EXERCISE TASK A: Copy the page excerpt on 11ty layouts word for word, from start to end.

Probably bad practice, but I linked all the css snippets and scripts here so they're in all the files I create.

The {{ content | safe }} tells 11ty that for any page that uses this template to put the page content in that spot.

I went ahead and deleted all this boilerplate stuff from my existing files so they all look something like this (Probably also bad practice, but I like having my CSS in the same file as my HTMl so I can edit them together more easily):

---
title: about
layout: base.njk
permalink: about.html
---
<style>
    .all{
        my: css;
        stays: here;
    }
</style>
<body>
    my page content
</body>

Everything should be functioning correctly now! Just like it was before :D

Bonus: setting up my links page

One thing I used cool ssg powers for was in my links page. I wanted to be able to update it without having to manually copy-paste the html bits each time I wanted to add a new button.

SUPPLIED DATA:
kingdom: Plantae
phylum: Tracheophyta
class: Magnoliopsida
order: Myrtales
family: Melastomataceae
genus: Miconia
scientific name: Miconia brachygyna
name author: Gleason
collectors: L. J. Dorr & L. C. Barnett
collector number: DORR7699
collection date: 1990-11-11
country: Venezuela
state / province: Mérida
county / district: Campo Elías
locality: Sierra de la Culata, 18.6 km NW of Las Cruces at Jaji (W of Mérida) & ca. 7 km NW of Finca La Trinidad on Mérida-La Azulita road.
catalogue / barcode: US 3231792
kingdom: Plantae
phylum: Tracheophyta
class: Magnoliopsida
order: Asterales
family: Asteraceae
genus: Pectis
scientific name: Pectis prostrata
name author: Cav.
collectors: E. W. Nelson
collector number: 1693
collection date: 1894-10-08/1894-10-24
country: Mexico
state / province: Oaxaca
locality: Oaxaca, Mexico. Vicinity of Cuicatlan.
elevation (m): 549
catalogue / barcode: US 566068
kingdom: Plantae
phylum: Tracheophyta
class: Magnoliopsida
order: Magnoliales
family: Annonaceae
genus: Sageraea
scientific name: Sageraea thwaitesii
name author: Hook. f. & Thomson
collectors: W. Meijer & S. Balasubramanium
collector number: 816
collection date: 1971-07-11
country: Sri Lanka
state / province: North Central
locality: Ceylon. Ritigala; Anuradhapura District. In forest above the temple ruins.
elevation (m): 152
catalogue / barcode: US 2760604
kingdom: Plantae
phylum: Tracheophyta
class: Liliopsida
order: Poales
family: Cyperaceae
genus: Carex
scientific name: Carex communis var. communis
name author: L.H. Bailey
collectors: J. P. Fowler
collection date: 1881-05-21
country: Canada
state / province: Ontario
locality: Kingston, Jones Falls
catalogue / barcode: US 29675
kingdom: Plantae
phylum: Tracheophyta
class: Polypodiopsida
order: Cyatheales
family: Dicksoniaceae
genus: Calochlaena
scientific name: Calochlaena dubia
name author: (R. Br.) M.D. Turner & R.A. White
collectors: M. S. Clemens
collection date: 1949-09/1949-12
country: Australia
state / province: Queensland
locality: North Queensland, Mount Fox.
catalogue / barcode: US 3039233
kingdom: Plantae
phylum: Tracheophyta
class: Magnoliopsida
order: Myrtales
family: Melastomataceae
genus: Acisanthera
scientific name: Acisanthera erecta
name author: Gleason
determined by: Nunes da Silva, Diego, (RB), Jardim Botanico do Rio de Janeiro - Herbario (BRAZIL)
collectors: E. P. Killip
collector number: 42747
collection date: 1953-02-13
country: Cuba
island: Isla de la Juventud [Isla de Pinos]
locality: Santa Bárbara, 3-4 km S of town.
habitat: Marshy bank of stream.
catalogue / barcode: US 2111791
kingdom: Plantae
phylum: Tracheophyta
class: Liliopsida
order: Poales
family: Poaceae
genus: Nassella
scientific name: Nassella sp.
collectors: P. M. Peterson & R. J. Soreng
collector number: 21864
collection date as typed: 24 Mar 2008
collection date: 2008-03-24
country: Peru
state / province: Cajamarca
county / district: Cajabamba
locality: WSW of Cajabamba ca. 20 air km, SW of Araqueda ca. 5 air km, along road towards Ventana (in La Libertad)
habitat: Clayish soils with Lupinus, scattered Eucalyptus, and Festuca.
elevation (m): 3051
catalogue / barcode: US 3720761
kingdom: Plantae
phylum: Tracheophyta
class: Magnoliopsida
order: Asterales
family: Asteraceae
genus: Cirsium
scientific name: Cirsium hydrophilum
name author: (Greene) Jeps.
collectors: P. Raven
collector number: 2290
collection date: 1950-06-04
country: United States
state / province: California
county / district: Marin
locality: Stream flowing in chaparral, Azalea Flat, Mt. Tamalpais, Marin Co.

EXERCISE TASK B: Write out the stretch of the records from their first line through the line containing "name author: L.H. Bailey", both ends included, character for character.

CORRECT OUTPUT A:
Probably bad practice, but I linked all the css snippets and scripts here so they're in all the files I create.

The {{ content | safe }} tells 11ty that for any page that uses this template to put the page content in that spot.

I went ahead and deleted all this boilerplate stuff from my existing files so they all look something like this (Probably also bad practice, but I like having my CSS in the same file as my HTMl so I can edit them together more easily):

---
title: about
layout: base.njk
permalink: about.html
---
<style>
    .all{
        my: css;
        stays: here;
    }
</style>
<body>
    my page content
</body>

Everything should be functioning correctly now! Just like it was before :D

Bonus: setting up my links page

One thing I used cool ssg powers for was in my links page. I wanted to be able to update it without having to manually copy-paste the html bits each time I wanted to add a new button.

CORRECT OUTPUT B:
kingdom: Plantae
phylum: Tracheophyta
class: Magnoliopsida
order: Myrtales
family: Melastomataceae
genus: Miconia
scientific name: Miconia brachygyna
name author: Gleason
collectors: L. J. Dorr & L. C. Barnett
collector number: DORR7699
collection date: 1990-11-11
country: Venezuela
state / province: Mérida
county / district: Campo Elías
locality: Sierra de la Culata, 18.6 km NW of Las Cruces at Jaji (W of Mérida) & ca. 7 km NW of Finca La Trinidad on Mérida-La Azulita road.
catalogue / barcode: US 3231792
kingdom: Plantae
phylum: Tracheophyta
class: Magnoliopsida
order: Asterales
family: Asteraceae
genus: Pectis
scientific name: Pectis prostrata
name author: Cav.
collectors: E. W. Nelson
collector number: 1693
collection date: 1894-10-08/1894-10-24
country: Mexico
state / province: Oaxaca
locality: Oaxaca, Mexico. Vicinity of Cuicatlan.
elevation (m): 549
catalogue / barcode: US 566068
kingdom: Plantae
phylum: Tracheophyta
class: Magnoliopsida
order: Magnoliales
family: Annonaceae
genus: Sageraea
scientific name: Sageraea thwaitesii
name author: Hook. f. & Thomson
collectors: W. Meijer & S. Balasubramanium
collector number: 816
collection date: 1971-07-11
country: Sri Lanka
state / province: North Central
locality: Ceylon. Ritigala; Anuradhapura District. In forest above the temple ruins.
elevation (m): 152
catalogue / barcode: US 2760604
kingdom: Plantae
phylum: Tracheophyta
class: Liliopsida
order: Poales
family: Cyperaceae
genus: Carex
scientific name: Carex communis var. communis
name author: L.H. Bailey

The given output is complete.